Le premier consiste à distinguer très clairement l’eau destinée aux usages domestiques (toilette, vaisselle, ménage) de celle que l’on consomme. La première peut passer par un ballon, un mitigeur réglé sur « tiède » ou des canalisations qui restent chaudes une bonne partie de la journée. La seconde doit, au contraire, être tirée directement sur la position froide, après avoir laissé couler quelques instants si le robinet n’a pas été utilisé depuis longtemps.
Le second réflexe est de se tenir informé. Les pollutions ponctuelles, notamment liées aux PFAS, font l’objet d’avis préfectoraux ou de consignes spécifiques pour certaines communes, avec parfois des recommandations pour les populations fragiles. Ces situations restent localisées, mais elles rappellent que la vigilance doit d’abord se jouer au niveau des captages et des rejets industriels, bien plus que dans le simple choix entre carafe filtrante et bouteille d’eau.
Enfin, il ne faut pas hésiter à croiser les sources : informations communales, résultats de DansMonEau, communication des distributeurs d’eau… Ce sont autant d’outils pour replacer les inquiétudes dans un cadre chiffré, plutôt que de s’en remettre uniquement aux rumeurs ou aux messages alarmistes sur les réseaux sociaux.

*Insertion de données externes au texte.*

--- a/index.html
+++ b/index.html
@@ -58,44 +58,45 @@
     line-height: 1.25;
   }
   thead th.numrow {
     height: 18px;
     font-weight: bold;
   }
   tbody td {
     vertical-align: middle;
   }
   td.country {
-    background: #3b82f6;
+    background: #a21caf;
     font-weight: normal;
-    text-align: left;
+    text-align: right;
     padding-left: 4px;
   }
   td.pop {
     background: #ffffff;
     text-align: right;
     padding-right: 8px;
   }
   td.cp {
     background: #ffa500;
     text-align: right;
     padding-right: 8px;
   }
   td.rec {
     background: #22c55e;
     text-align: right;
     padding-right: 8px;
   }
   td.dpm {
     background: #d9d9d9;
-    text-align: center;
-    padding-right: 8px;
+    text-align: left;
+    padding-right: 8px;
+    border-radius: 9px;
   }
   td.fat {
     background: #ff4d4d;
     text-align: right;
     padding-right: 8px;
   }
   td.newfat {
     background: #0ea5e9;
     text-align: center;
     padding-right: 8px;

Le geste à bannir pour rester serein avec l’eau du robinet
Reste cette fameuse question : quand l’eau du robinet n’est-elle plus considérée comme potable ? Pour les experts, la réponse est claire et tient en un seul geste du quotidien. Dès lors qu’on ouvre le mitigeur côté chaud, ou sur une position tiède qui fait appel au ballon, l’eau qui coule n’est plus une eau potable au sens des critères internationaux : elle devient une eau dite « technique », utile pour se laver ou faire la vaisselle, mais qui n’est pas faite pour être bue.

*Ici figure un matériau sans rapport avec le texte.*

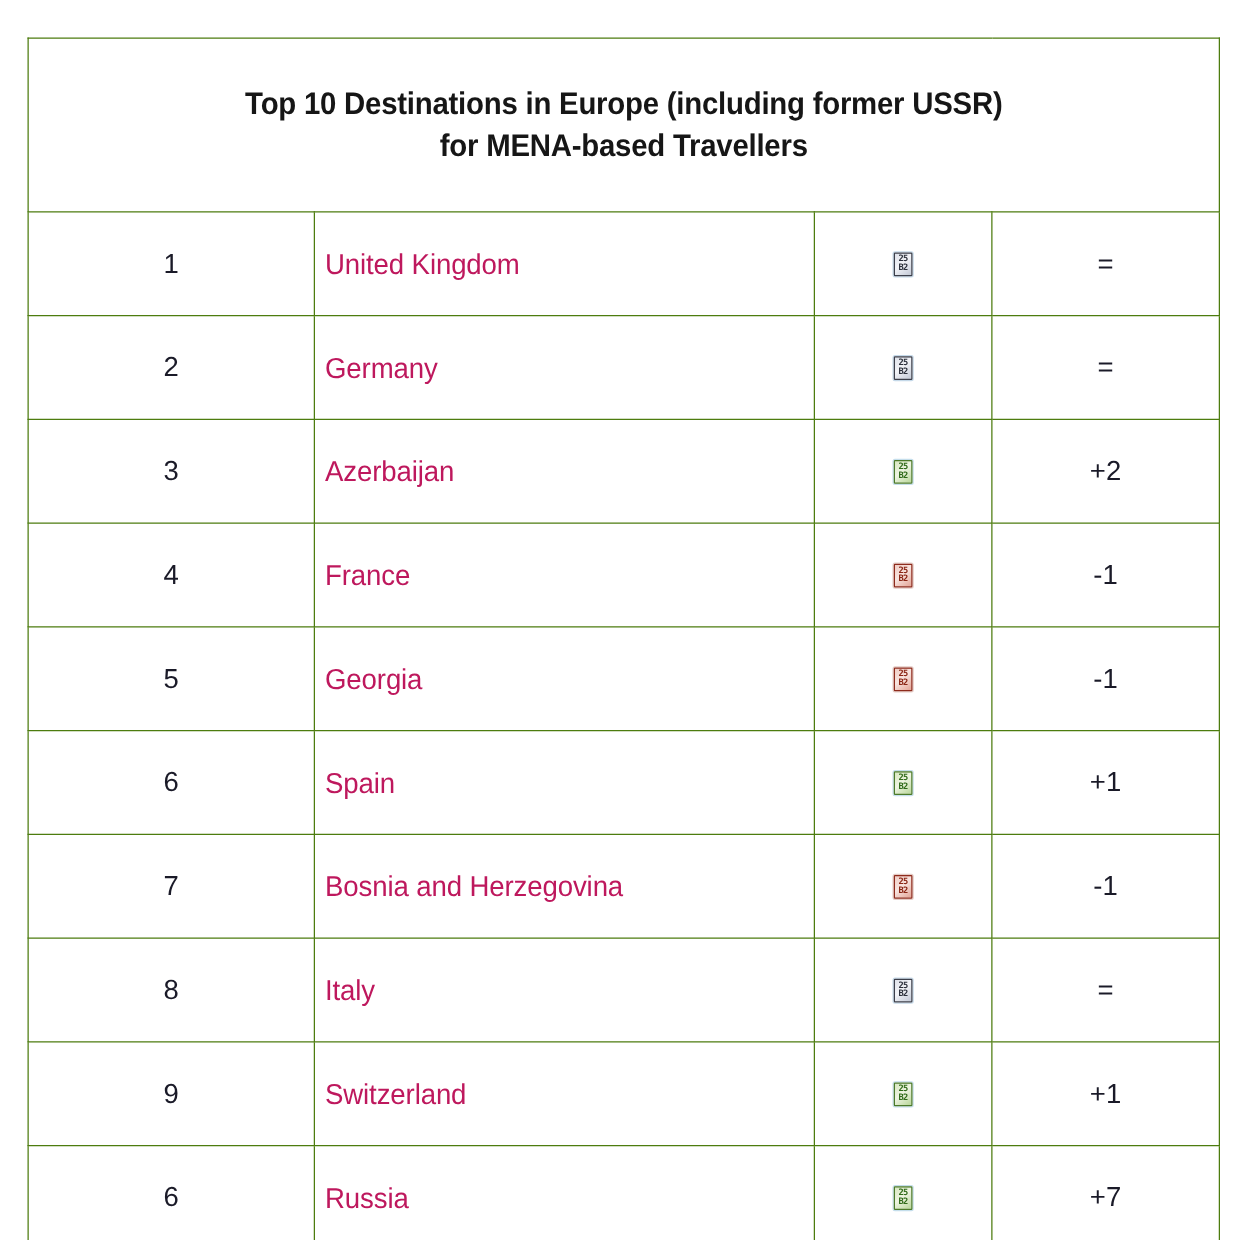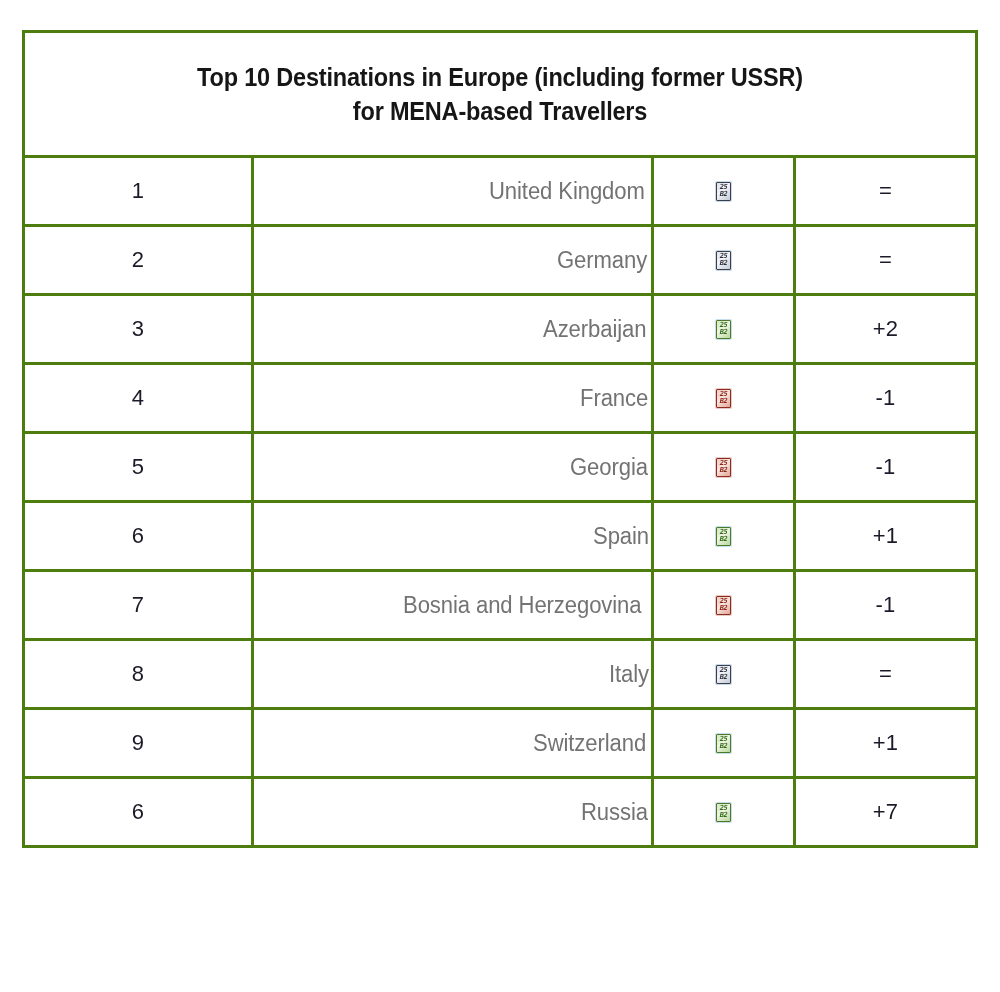--- a/index.html
+++ b/index.html
@@ -32,22 +32,22 @@
 
   table.rank-table {
     width: 953px;
     border-collapse: collapse;
     table-layout: fixed;
     background: #ffffff;
   }
 
   table.rank-table td,
   table.rank-table th {
-    border: 3px solid #4d7c0f;
-    padding: 0;
+    border: 1px solid #4d7c0f;
+    padding: 8px;
     background: #ffffff;
     vertical-align: middle;
     margin-left: 8px;
   }
 
   
   .title-cell {
     height: 122px;
     text-align: center;
     padding: 0 40px;
@@ -85,24 +85,24 @@
   }
 
   .cell-rank {
     text-align: center;
     font-size: 22px;
     color: #1a1a28;
     letter-spacing: 0.3px;
   }
 
   .cell-country {
-    text-align: right;
+    text-align: left;
     padding-left: 13px;
     font-size: 23px;
-    color: #737373;
+    color: #be185d;
     letter-spacing: -0.1px;
   }
   .cell-country .country-text {
     display: inline-block;
     transform: scaleX(0.96);
     transform-origin: left center;
   }
 
   .cell-icon {
     text-align: center;
@@ -121,21 +121,20 @@
   .tofu {
     display: inline-block;
     width: 15px;
     height: 19px;
     position: relative;
     border-radius: 1px;
     vertical-align: middle;
     overflow: hidden;
     box-sizing: border-box;
     border: 1px solid rgba(0,0,0,0.30);
-    font-style: italic;
   }
   .tofu .tofu-inner {
     position: absolute;
     left: 1px;
     top: 1px;
     right: 1px;
     bottom: 1px;
     display: block;
     font-family: "DejaVu Sans Mono", monospace;
     font-size: 7px;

Autrement dit, même si elle a l’air parfaitement claire, même si elle a été portée à ébullition pour une sauce ou une infusion, l’eau chaude du robinet n’est pas considérée comme propre à la consommation. Pour boire, préparer un biberon, cuire des aliments ou remplir une bouilloire, la règle reste donc très simple : toujours partir d’une eau vraiment froide, tirée directement du réseau, quitte à la chauffer ensuite soi-même.

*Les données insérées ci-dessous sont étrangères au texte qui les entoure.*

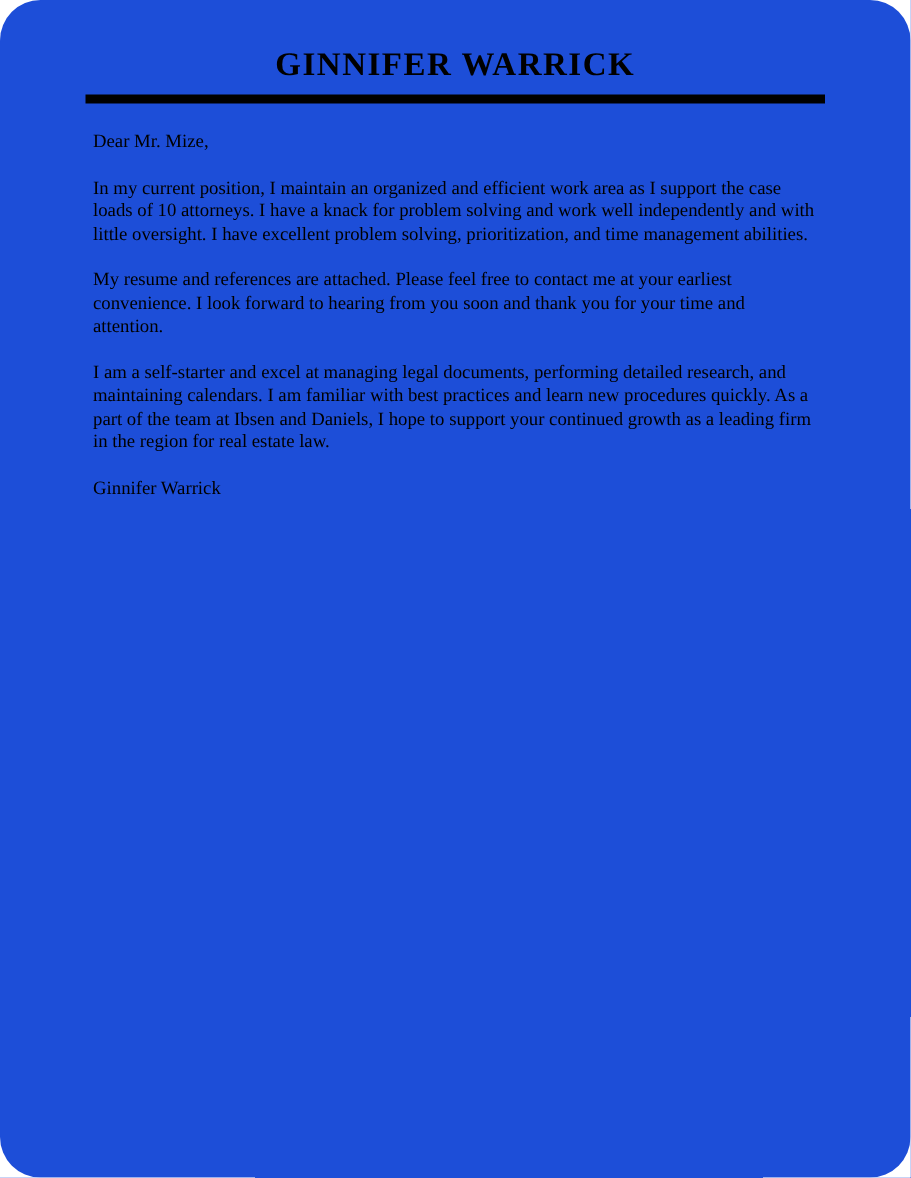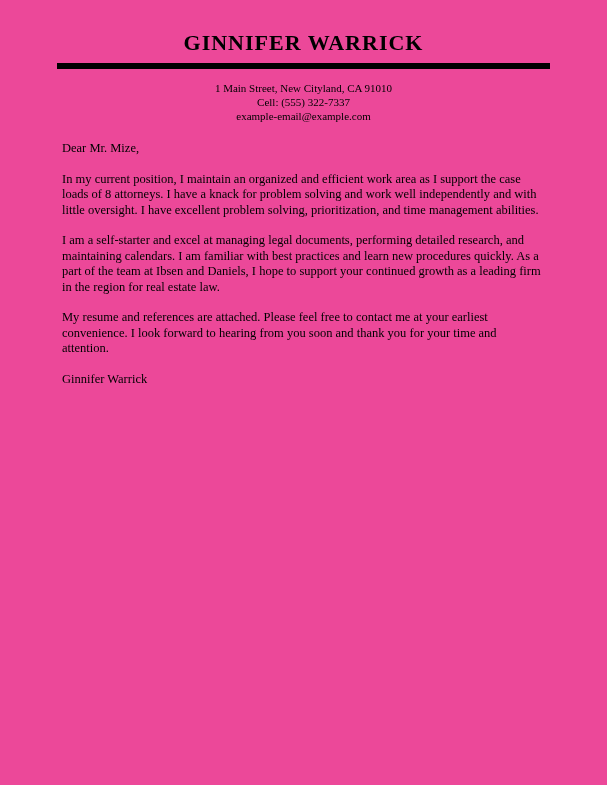--- a/index.html
+++ b/index.html
@@ -4,25 +4,26 @@
 <style>
   html, body {
     margin: 0;
     padding: 0;
     background: #ffffff;
   }
   .page {
     position: relative;
     width: 607px;
     height: 785px;
-    background: #ec4899;
+    background: #1d4ed8;
     color: #000000;
     font-family: "Liberation Serif", "DejaVu Serif", serif;
     box-sizing: border-box;
     overflow: hidden;
+    border-radius: 27px;
   }
   .letter-header {
     padding-top: 30px;
     text-align: center;
   }
   .letter-name {
     margin: 0;
     font-size: 22px;
     font-weight: bold;
     letter-spacing: 1px;
@@ -70,27 +71,22 @@
 </head>
 <body>
 
 <div class="page">
 
   <div class="letter-header">
     <h1 class="letter-name">GINNIFER WARRICK</h1>
     <div class="header-rule"></div>
   </div>
 
-  <div class="contact-block">
-    <p class="contact-line">1 Main Street, New Cityland, CA 91010</p>
-    <p class="contact-line">Cell: (555) 322-7337</p>
-    <p class="contact-line">example-email@example.com</p>
-  </div>
 
   <div class="letter-body">
     <p class="salutation">Dear Mr. Mize,</p>
-    <p>In my current position, I maintain an organized and efficient work area as I support the case loads of 8 attorneys. I have a knack for problem solving and work well independently and with little oversight. I have excellent problem solving, prioritization, and time management abilities.</p>
+    <p>In my current position, I maintain an organized and efficient work area as I support the case loads of 10 attorneys. I have a knack for problem solving and work well independently and with little oversight. I have excellent problem solving, prioritization, and time management abilities.</p>
+    <p>My resume and references are attached. Please feel free to contact me at your earliest convenience. I look forward to hearing from you soon and thank you for your time and attention.</p>
     <p>I am a self-starter and excel at managing legal documents, performing detailed research, and maintaining calendars. I am familiar with best practices and learn new procedures quickly. As a part of the team at Ibsen and Daniels, I hope to support your continued growth as a leading firm in the region for real estate law.</p>
-    <p>My resume and references are attached. Please feel free to contact me at your earliest convenience. I look forward to hearing from you soon and thank you for your time and attention.</p>
     <p class="signature">Ginnifer Warrick</p>
   </div>
 
 </div>
 
 </body></html>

En cette fin d’année, où l’on passe plus de temps chez soi et où les boissons chaudes se multiplient, ce rappel a de quoi surprendre. Mais il a le mérite de poser un cadre clair : pour limiter les risques liés aux ballons, aux canalisations vieillissantes et aux contaminants émergents, on garde l’eau froide du robinet pour la boisson et la cuisine… et on réserve l’eau chaude à la salle de bains.